Oracle Linux on Btrfs for the Raspberry Pi

on July 22, 2019

Enterprise comes to the micro server.

Oracle Linux 7 has been released for the Raspberry Pi 3. The release packages Btrfs as the root filesystem on the UEK-branded Linux 4.14 Long Term Support (LTS) kernel. A bootable disk image with a minimal install is provided along with a standard ISO installer.

CentOS appears to support only the "Mustang" Applied Micro X-Gene for AArch64, and it provides the older AArch32 environment for all models of the Raspberry Pi. Oracle Linux is a compelling option among RPM distributions in supporting AArch64 for the Pi Model 3.

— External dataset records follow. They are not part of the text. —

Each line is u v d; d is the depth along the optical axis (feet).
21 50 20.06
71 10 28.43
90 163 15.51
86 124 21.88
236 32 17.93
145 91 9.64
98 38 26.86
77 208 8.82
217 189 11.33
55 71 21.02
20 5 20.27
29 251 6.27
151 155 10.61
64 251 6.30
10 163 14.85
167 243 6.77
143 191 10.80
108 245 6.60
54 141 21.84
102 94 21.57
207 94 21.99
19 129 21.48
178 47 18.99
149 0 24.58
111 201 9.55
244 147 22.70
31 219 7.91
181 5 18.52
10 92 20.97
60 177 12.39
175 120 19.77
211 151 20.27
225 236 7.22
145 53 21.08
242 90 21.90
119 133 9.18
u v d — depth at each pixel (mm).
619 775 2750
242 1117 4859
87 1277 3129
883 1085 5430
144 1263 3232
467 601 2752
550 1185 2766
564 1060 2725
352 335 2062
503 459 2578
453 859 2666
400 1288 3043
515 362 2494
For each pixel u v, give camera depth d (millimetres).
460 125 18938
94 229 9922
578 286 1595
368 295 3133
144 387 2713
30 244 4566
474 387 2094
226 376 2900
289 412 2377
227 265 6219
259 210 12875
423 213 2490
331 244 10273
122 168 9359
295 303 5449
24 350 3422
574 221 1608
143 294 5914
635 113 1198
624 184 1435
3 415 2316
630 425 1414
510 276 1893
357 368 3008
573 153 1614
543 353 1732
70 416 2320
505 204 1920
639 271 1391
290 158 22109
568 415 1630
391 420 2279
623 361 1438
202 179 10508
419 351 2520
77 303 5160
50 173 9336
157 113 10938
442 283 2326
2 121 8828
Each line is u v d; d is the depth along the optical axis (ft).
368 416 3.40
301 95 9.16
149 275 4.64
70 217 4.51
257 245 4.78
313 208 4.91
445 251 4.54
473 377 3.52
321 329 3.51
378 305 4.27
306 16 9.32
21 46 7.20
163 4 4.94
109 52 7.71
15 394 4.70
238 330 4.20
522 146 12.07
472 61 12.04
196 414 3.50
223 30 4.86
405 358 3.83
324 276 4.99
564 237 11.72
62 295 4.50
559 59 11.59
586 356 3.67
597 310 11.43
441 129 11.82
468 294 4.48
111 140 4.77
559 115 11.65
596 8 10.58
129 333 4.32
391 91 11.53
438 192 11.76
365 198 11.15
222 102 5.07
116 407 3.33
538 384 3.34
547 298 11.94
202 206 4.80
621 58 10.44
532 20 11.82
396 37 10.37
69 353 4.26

This is not to say that Oracle AArch64 Linux is without flaw, as Oracle warns that this is "a preview release and for development purposes only; Oracle suggests these not be used in production." The non-functional WiFi device is missing firmware and documentation, which Oracle admits was overlooked. No X11 graphics are included in the image, although you can install them. The eponymous database client (and server) are absent. Oracle has provided a previous example of orphaned software with its Linux for SPARC project, which was abandoned after two minor releases. There's no guarantee that this ARM version will not suffer the same fate, although Oracle has responded that "our eventual target is server class platforms". One possible hardware target is the Fujitsu A64FX, a new server processor that bundles 48 addressable AArch64 cores and 32GB of RAM on one die, asserted to be the "fastest server processor" that exists.

AArch64 on the Pi

You'll need a Raspberry Pi Model 3 to run Oracle Linux. The 3B+ is the best available device, and you should choose that over the predecessor Model 3B and all other previous models. Both Model 3 boards retain the (constraining) 1GB of RAM—a SODIMM socket would be far more practical. The newer board has a CPU that is 200MHz faster and a Gigabit-compatible Ethernet port (that is limited to 300Mbit due to the USB2 linkage that connects it). A Model A also exists, but it lacks many of the ports on the 3B. More important, the Model 3 platform introduces a 64-bit CPU.

ARM was very tardy to 64-bit addressing capabilities compared to other well known microprocessor families, announcing this extension in 2011. Intel's first attempt to migrate the x86 market to the abortive Itanium 64-bit architecture shipped in 2001, ultimately yielding to AMD64, which debuted in 2003. MIPS and SPARC made this transition much, much earlier (1991 and 1995, respectively).

Despite the late arrival, the ARM AArch64 CPU architecture is now the dominant mobile platform. All supported iPhones are now required to run it, and most modern Android devices have migrated to it. ARM has guarded a competitive edge in power efficiency, as vast changes in its instruction set ideology and implementation have allowed ARM to maintain its market leadership in mobile.

The Acorn/Advanced RISC Machine (ARM) began with the retroactively named AArch32 assembly and machine language that was designed by Furber and Wilson for the Archimedes desktop computer, where tremendous power efficiency "was a complete accident". Desktop performance remained an architectural focus for a decade after the birth of ARM.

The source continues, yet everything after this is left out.